# Passage to read
++++++++++++++++++++
Our numerical scale's impact on question responses

Have you noticed the wide variety of numerical scales used in survey questions to represent the same set of response choices? The following 5-point Likert scale is a common set of choices available as a range of answers to a survey question:

Strongly Disagree	Disagree	Neither Agree nor Disagree	Agree	Strongly Agree
1	2	3	4	5

And so is this variation of the same scale:

Strongly Disagree	Disagree	Neither Agree nor Disagree	Agree	Strongly Agree
-2	-1	0	1	2

Several studies on the use of Likert scales have demonstrated that participants' responses will vary based on the numbers shown (or not shown).² Survey participants tend to evaluate and assign different weights to numbers, which may introduce bias in a survey's results, especially in small sample sizes.

Traditional academic research tends to collect data from larger sample sizes (For example, 200–300 respondents). This helps balance out the variation in response rates from people’s interpretation of a scale. However, these sample sizes are generally much higher than you will see in the hiring process.

Example: As a Hiring Manager, you'll likely receive candidate ratings from 5 to 10 people and even fewer responses on each of the individual attributes to be evaluated.

This means it's important for your organization to be aware of when and where biases may emerge. Any step Greenhouse Recruiting can take to reduce error and bias improves the quality of your candidate evaluations.

Cultural and regional response differences to worded measurement scales

Did you know that residents of the United States tend to respond overwhelmingly positively to most survey questions they receive versus residents in other parts of the world?³ These differences in survey responses do not reflect any cultural differences in optimism or agreement. In fact, people in the United States tend to be less positive and trusting of institutions as a whole.⁴

In the U.S., respondents will likely respond to a question as Strongly Agree unless they have a clear reason to disagree with the statement. In other parts of the world, such as in mainland China,³ respondents will respond more neutrally unless they have a clear justification for strongly agreeing with the statement.
++++++++++++++++++++
# Exercise requirements
Resume the passage on survey rating scales and response bias, starting right after its final sentence about respondents in mainland China.

# Given entries
++++++++++++++++++++
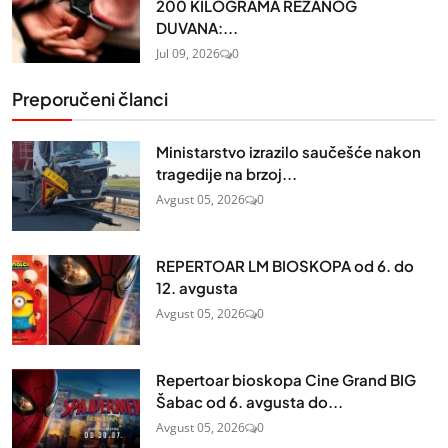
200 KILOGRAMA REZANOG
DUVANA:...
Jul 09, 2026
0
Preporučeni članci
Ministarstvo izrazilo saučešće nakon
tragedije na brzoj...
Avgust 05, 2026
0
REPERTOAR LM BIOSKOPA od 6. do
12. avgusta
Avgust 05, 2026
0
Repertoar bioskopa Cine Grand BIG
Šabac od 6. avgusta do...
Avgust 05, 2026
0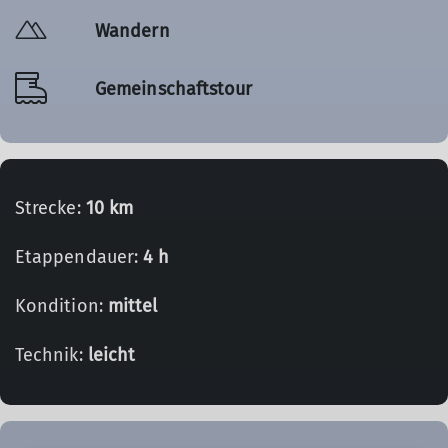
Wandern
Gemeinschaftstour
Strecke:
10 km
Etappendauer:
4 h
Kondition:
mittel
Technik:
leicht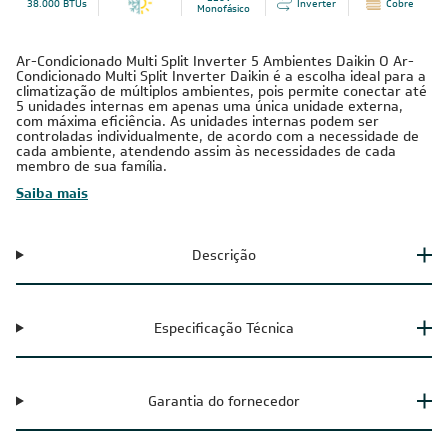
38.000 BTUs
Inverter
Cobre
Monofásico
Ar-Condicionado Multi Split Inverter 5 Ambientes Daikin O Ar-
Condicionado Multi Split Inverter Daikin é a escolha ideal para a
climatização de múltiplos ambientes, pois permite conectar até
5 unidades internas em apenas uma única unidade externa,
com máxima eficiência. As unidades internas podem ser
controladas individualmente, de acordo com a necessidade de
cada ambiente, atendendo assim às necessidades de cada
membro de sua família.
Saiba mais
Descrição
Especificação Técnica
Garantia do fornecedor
++++++++++++++++++++
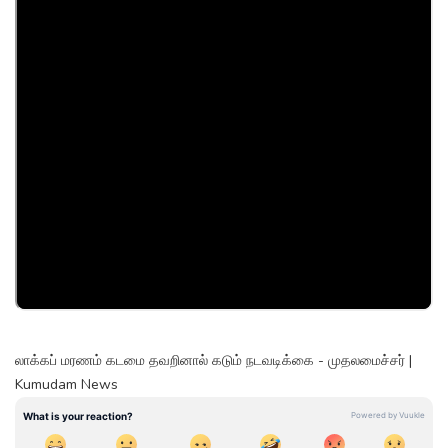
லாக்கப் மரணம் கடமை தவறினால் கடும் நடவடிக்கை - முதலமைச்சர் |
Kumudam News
++++++++++++++++++++
# Result
Excluding a worded scale ensures that your Hiring Managers can be confident that your candidate is being evaluated consistently across interviewers, and is not subject to bias associated with different individuals’ interpretations of Strongly Agree/Strongly Disagree.

Colors vs. words

People tend to respond more consistently and powerfully to colors than they do to words. Humans process colors and symbols in a different region of the brain than words or numbers.⁵ We also more readily associate colors with a negative or positive valuation based on opacity, etc.⁶

Greenhouse Recruiting uses shades of red, yellow and green for our scorecard rating icons to help provide you with more consistent scorecard results across individuals and teams.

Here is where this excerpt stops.